C’est encore plus évident lorsque la demande porte directement sur la communication de l’intégralité des factures et des bons de commande d’un marché public car il est patent, dans de telles circonstances, que la communication de l’ensemble de ces documents pourrait permettre à la personne qui en fait la demande, par rapprochement des documents transmis, « de reconstituer le bordereau des prix ».

Dans ce cas de figure, si l’on interprète l’avis de la CADA du 22 novembre 2018, dans la mesure où l’acheteur public doit bien communiquer les factures et les bons de commande pris isolément, il ne devrait à tout le moins pouvoir le faire que sous réserve d’avoir occulté les prix unitaires et prestations y figurant.
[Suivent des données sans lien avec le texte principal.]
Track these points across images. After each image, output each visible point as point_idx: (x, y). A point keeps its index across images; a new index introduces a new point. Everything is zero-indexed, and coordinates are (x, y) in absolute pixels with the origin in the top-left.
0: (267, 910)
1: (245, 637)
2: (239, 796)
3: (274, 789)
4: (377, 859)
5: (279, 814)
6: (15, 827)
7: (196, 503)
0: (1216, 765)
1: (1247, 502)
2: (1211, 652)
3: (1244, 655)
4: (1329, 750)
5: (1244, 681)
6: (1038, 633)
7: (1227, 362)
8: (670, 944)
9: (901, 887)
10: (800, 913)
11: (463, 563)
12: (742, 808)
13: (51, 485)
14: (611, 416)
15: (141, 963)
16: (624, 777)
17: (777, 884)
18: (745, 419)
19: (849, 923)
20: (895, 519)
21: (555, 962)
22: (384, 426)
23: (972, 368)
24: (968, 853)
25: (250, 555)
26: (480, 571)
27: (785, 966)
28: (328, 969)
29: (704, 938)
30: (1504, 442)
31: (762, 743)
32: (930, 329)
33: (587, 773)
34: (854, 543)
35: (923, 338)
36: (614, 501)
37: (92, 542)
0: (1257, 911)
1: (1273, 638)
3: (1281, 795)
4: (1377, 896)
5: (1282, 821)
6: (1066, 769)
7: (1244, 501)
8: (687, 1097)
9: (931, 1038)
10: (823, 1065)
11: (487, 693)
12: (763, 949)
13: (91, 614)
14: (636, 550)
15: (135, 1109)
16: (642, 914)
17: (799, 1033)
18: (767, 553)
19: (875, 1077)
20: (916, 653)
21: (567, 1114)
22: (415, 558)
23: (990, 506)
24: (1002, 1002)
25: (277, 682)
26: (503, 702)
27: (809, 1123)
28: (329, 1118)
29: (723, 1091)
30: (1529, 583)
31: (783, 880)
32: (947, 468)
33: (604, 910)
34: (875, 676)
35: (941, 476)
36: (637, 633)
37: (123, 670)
Ce qui n’est manifestement pas le sens de la doctrine de la CADA à la lecture de l’avis n°20183274 puisque ce dernier indique très clairement que la communication d’une facture ne reprenant pas l’exhaustivité des prestations et des prix figurant au bordereau de prix, doit se faire sans réserve.

Pourtant, au cas d’espèce et dans toute situation identique, la transmission de l’intégralité des factures et des bons de commande, sans occultation, reviendrait nécessairement à divulguer les prix éventuellement remisés consentis par une entreprise à son client, ce qui est susceptible d’affecter la concurrence entre les opérateurs économiques qui interviennent sur ce secteur d’activité ; a fortiori, lorsque le nombre de concurrents est particulièrement réduit sur un marché.

Cette doctrine de la CADA tendrait donc à devoir être clarifiée au moins sur les conditions de communication par un acheteur public des bons de commande et des factures afférentes lorsque l’acheteur public soupçonne qu’une fois transmis, ces documents pourraient, par rapprochement, permettre de reconstituer le bordereau des prix.